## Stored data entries
########################################
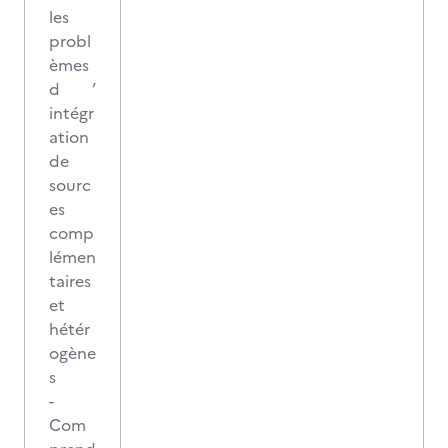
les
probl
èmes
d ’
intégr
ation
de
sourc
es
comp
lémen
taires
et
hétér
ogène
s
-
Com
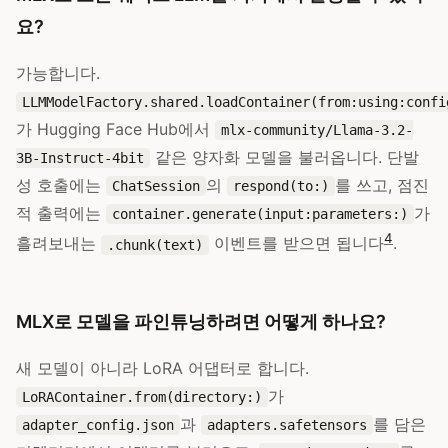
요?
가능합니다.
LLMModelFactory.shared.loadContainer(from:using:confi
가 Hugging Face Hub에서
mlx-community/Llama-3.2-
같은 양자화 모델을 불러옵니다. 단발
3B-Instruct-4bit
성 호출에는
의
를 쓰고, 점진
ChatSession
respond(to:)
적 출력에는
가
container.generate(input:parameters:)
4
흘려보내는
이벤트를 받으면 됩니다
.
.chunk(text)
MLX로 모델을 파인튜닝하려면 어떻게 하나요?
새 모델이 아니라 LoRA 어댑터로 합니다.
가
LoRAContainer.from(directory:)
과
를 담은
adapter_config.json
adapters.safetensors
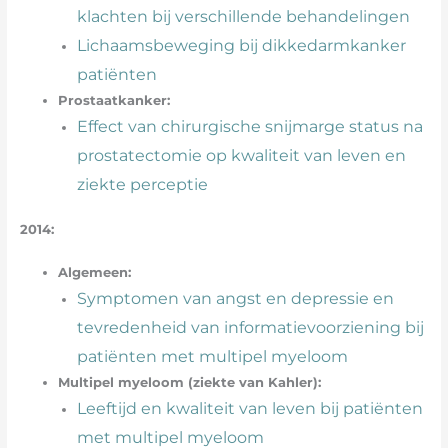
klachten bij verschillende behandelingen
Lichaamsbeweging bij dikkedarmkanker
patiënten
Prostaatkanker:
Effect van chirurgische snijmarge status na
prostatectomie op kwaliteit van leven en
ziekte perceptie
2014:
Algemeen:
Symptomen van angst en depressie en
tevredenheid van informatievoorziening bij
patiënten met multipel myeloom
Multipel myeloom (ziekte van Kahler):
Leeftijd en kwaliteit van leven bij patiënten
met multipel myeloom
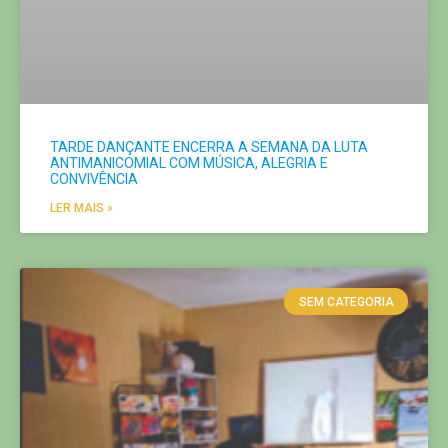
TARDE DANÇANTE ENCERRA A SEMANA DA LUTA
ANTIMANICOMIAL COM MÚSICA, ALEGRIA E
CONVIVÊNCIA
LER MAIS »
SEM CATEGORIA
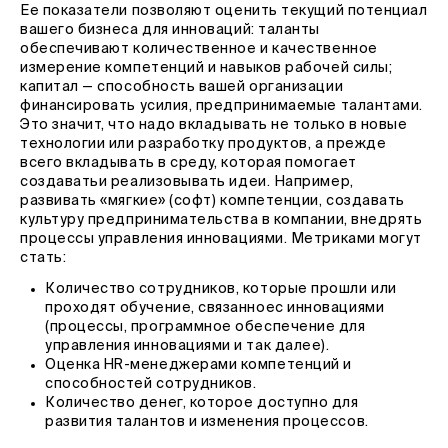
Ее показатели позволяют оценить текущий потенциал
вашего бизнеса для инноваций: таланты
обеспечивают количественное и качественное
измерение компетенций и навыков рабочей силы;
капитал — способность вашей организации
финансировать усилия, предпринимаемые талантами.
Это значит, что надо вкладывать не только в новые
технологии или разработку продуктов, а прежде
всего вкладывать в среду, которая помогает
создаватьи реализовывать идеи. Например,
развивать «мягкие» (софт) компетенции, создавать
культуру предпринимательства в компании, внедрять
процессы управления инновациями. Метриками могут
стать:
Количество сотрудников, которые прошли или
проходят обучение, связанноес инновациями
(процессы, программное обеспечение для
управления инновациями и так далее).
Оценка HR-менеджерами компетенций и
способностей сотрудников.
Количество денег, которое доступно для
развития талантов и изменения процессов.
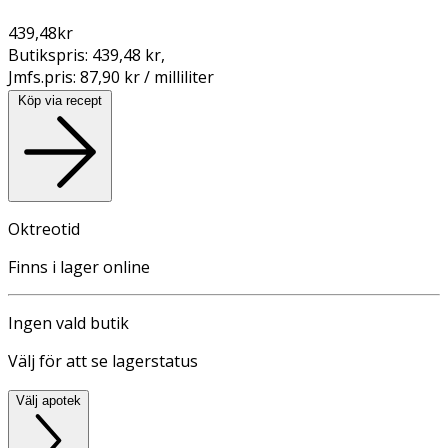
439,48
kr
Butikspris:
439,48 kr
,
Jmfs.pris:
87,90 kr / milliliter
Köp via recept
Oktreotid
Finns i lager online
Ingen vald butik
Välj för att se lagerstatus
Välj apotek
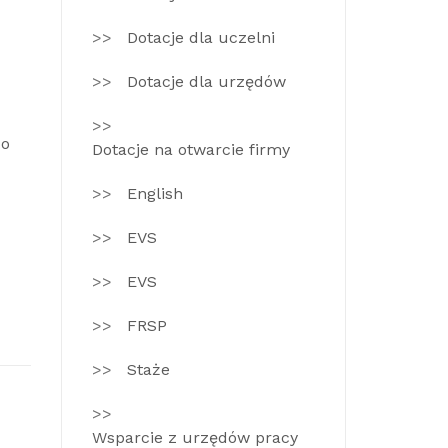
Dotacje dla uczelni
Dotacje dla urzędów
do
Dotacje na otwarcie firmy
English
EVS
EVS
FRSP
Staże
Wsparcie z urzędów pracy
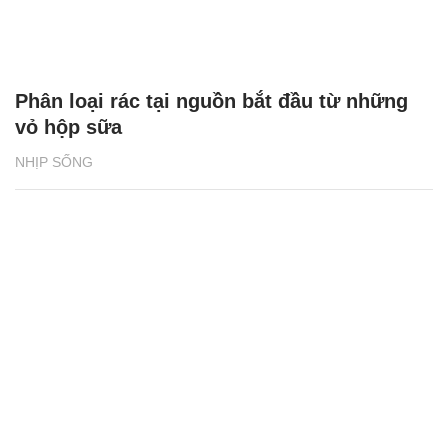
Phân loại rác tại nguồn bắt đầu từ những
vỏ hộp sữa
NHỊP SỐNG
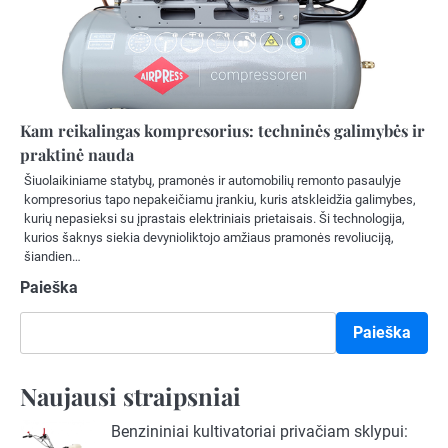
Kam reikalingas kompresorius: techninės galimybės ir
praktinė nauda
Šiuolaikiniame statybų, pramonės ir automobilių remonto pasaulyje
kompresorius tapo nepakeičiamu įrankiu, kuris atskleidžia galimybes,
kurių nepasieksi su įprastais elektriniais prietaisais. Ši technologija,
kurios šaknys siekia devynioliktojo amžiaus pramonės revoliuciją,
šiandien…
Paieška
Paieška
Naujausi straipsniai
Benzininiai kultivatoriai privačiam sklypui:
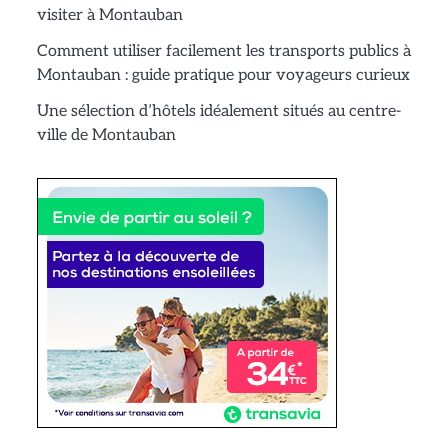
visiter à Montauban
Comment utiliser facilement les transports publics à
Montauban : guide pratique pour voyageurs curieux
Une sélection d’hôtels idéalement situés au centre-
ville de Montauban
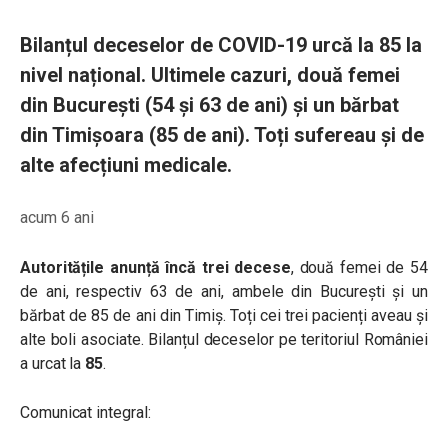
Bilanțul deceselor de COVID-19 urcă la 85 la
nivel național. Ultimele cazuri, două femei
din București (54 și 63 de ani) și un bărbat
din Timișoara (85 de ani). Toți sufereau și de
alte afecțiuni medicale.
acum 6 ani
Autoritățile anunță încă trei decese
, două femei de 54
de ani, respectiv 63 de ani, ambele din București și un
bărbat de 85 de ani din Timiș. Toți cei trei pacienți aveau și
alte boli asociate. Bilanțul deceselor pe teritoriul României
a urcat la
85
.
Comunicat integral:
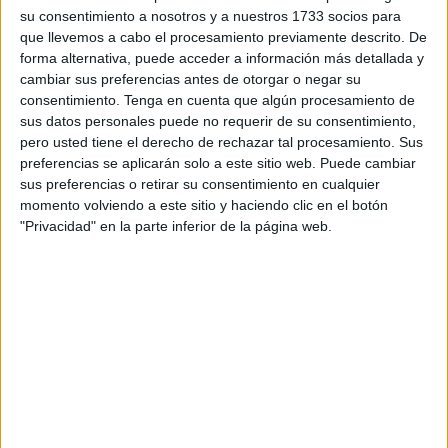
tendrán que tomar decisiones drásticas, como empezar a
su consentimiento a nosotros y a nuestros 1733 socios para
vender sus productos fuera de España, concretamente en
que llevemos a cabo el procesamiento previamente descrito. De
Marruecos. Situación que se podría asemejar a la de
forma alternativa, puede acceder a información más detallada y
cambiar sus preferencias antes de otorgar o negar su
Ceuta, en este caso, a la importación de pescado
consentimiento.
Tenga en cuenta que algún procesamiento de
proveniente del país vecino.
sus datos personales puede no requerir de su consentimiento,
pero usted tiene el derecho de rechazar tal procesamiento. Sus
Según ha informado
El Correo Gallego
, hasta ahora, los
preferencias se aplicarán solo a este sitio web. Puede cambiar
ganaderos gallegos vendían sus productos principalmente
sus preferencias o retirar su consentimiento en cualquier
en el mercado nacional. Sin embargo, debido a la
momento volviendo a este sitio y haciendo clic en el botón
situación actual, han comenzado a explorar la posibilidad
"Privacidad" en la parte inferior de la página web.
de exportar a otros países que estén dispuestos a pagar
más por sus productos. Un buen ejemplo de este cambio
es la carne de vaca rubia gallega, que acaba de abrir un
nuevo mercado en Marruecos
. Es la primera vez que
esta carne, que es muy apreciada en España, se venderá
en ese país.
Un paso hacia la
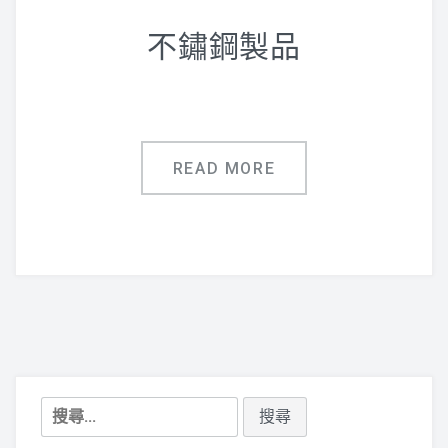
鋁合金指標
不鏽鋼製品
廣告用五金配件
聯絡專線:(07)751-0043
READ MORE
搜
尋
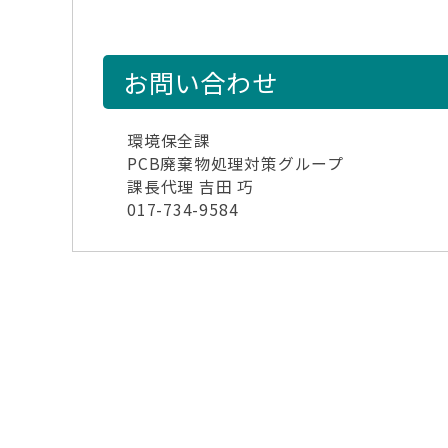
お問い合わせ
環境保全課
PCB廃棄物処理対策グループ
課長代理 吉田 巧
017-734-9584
########################################
## Instructions to follow
Repeat every record above exactly, but drop the pictures.

## Solution to this exercise
les
probl
èmes
d ’
intégr
ation
de
sourc
es
comp
lémen
taires
et
hétér
ogène
s
-
Com
요?
가능합니다.
LLMModelFactory.shared.loadContainer(from:using:confi
가 Hugging Face Hub에서
mlx-community/Llama-3.2-
같은 양자화 모델을 불러옵니다. 단발
3B-Instruct-4bit
성 호출에는
의
를 쓰고, 점진
ChatSession
respond(to:)
적 출력에는
가
container.generate(input:parameters:)
4
흘려보내는
이벤트를 받으면 됩니다
.
.chunk(text)
MLX로 모델을 파인튜닝하려면 어떻게 하나요?
새 모델이 아니라 LoRA 어댑터로 합니다.
가
LoRAContainer.from(directory:)
과
를 담은
adapter_config.json
adapters.safetensors
klachten bij verschillende behandelingen
Lichaamsbeweging bij dikkedarmkanker
patiënten
Prostaatkanker:
Effect van chirurgische snijmarge status na
prostatectomie op kwaliteit van leven en
ziekte perceptie
2014:
Algemeen:
Symptomen van angst en depressie en
tevredenheid van informatievoorziening bij
patiënten met multipel myeloom
Multipel myeloom (ziekte van Kahler):
Leeftijd en kwaliteit van leven bij patiënten
met multipel myeloom
TARDE DANÇANTE ENCERRA A SEMANA DA LUTA
ANTIMANICOMIAL COM MÚSICA, ALEGRIA E
CONVIVÊNCIA
LER MAIS »
SEM CATEGORIA
Ее показатели позволяют оценить текущий потенциал
вашего бизнеса для инноваций: таланты
обеспечивают количественное и качественное
измерение компетенций и навыков рабочей силы;
капитал — способность вашей организации
финансировать усилия, предпринимаемые талантами.
Это значит, что надо вкладывать не только в новые
технологии или разработку продуктов, а прежде
всего вкладывать в среду, которая помогает
создаватьи реализовывать идеи. Например,
развивать «мягкие» (софт) компетенции, создавать
культуру предпринимательства в компании, внедрять
процессы управления инновациями. Метриками могут
стать:
Количество сотрудников, которые прошли или
проходят обучение, связанноес инновациями
(процессы, программное обеспечение для
управления инновациями и так далее).
Оценка HR-менеджерами компетенций и
способностей сотрудников.
Количество денег, которое доступно для
развития талантов и изменения процессов.
439,48
kr
Butikspris:
439,48 kr
,
Jmfs.pris:
87,90 kr / milliliter
Köp via recept
Oktreotid
Finns i lager online
Ingen vald butik
Välj för att se lagerstatus
Välj apotek
Dotacje dla uczelni
Dotacje dla urzędów
do
Dotacje na otwarcie firmy
English
EVS
EVS
FRSP
Staże
Wsparcie z urzędów pracy
Phân loại rác tại nguồn bắt đầu từ những
vỏ hộp sữa
NHỊP SỐNG
Kam reikalingas kompresorius: techninės galimybės ir
praktinė nauda
Šiuolaikiniame statybų, pramonės ir automobilių remonto pasaulyje
kompresorius tapo nepakeičiamu įrankiu, kuris atskleidžia galimybes,
kurių nepasieksi su įprastais elektriniais prietaisais. Ši technologija,
kurios šaknys siekia devynioliktojo amžiaus pramonės revoliuciją,
šiandien…
Paieška
Paieška
Naujausi straipsniai
Benzininiai kultivatoriai privačiam sklypui:
visiter à Montauban
Comment utiliser facilement les transports publics à
Montauban : guide pratique pour voyageurs curieux
Une sélection d’hôtels idéalement situés au centre-
ville de Montauban
Bilanțul deceselor de COVID-19 urcă la 85 la
nivel național. Ultimele cazuri, două femei
din București (54 și 63 de ani) și un bărbat
din Timișoara (85 de ani). Toți sufereau și de
alte afecțiuni medicale.
acum 6 ani
Autoritățile anunță încă trei decese
, două femei de 54
de ani, respectiv 63 de ani, ambele din București și un
bărbat de 85 de ani din Timiș. Toți cei trei pacienți aveau și
alte boli asociate. Bilanțul deceselor pe teritoriul României
a urcat la
85
.
Comunicat integral:
tendrán que tomar decisiones drásticas, como empezar a
su consentimiento a nosotros y a nuestros 1733 socios para
vender sus productos fuera de España, concretamente en
que llevemos a cabo el procesamiento previamente descrito. De
Marruecos. Situación que se podría asemejar a la de
forma alternativa, puede acceder a información más detallada y
cambiar sus preferencias antes de otorgar o negar su
Ceuta, en este caso, a la importación de pescado
consentimiento.
Tenga en cuenta que algún procesamiento de
proveniente del país vecino.
sus datos personales puede no requerir de su consentimiento,
pero usted tiene el derecho de rechazar tal procesamiento. Sus
Según ha informado
El Correo Gallego
, hasta ahora, los
preferencias se aplicarán solo a este sitio web. Puede cambiar
ganaderos gallegos vendían sus productos principalmente
sus preferencias o retirar su consentimiento en cualquier
en el mercado nacional. Sin embargo, debido a la
momento volviendo a este sitio y haciendo clic en el botón
situación actual, han comenzado a explorar la posibilidad
"Privacidad" en la parte inferior de la página web.
de exportar a otros países que estén dispuestos a pagar
más por sus productos. Un buen ejemplo de este cambio
es la carne de vaca rubia gallega, que acaba de abrir un
nuevo mercado en Marruecos
. Es la primera vez que
esta carne, que es muy apreciada en España, se venderá
en ese país.
Un paso hacia la
鋁合金指標
不鏽鋼製品
廣告用五金配件
聯絡專線:(07)751-0043
READ MORE
搜
尋
お問い合わせ
環境保全課
PCB廃棄物処理対策グループ
課長代理 吉田 巧
017-734-9584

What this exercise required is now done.